____ Supplied information

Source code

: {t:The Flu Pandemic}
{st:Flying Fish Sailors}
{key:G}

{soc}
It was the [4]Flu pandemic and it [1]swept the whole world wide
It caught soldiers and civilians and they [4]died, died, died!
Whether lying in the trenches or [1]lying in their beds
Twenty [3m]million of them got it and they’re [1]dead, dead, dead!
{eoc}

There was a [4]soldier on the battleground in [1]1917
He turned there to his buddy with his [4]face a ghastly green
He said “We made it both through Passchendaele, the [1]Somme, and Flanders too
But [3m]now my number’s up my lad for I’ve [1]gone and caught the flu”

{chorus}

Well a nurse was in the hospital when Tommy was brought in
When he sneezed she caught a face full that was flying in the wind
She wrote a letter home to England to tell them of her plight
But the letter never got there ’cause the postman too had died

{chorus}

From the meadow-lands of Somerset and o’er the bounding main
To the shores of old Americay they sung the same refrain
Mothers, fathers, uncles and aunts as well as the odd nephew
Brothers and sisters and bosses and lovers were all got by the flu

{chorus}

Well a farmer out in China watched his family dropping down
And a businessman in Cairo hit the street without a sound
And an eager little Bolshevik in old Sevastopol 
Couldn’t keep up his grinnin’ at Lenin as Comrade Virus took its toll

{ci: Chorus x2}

________

Problem to solve: Repeat all the data, every line exactly.

Response to this exercise:
Source code

: {t:The Flu Pandemic}
{st:Flying Fish Sailors}
{key:G}

{soc}
It was the [4]Flu pandemic and it [1]swept the whole world wide
It caught soldiers and civilians and they [4]died, died, died!
Whether lying in the trenches or [1]lying in their beds
Twenty [3m]million of them got it and they’re [1]dead, dead, dead!
{eoc}

There was a [4]soldier on the battleground in [1]1917
He turned there to his buddy with his [4]face a ghastly green
He said “We made it both through Passchendaele, the [1]Somme, and Flanders too
But [3m]now my number’s up my lad for I’ve [1]gone and caught the flu”

{chorus}

Well a nurse was in the hospital when Tommy was brought in
When he sneezed she caught a face full that was flying in the wind
She wrote a letter home to England to tell them of her plight
But the letter never got there ’cause the postman too had died

{chorus}

From the meadow-lands of Somerset and o’er the bounding main
To the shores of old Americay they sung the same refrain
Mothers, fathers, uncles and aunts as well as the odd nephew
Brothers and sisters and bosses and lovers were all got by the flu

{chorus}

Well a farmer out in China watched his family dropping down
And a businessman in Cairo hit the street without a sound
And an eager little Bolshevik in old Sevastopol 
Couldn’t keep up his grinnin’ at Lenin as Comrade Virus took its toll

{ci: Chorus x2}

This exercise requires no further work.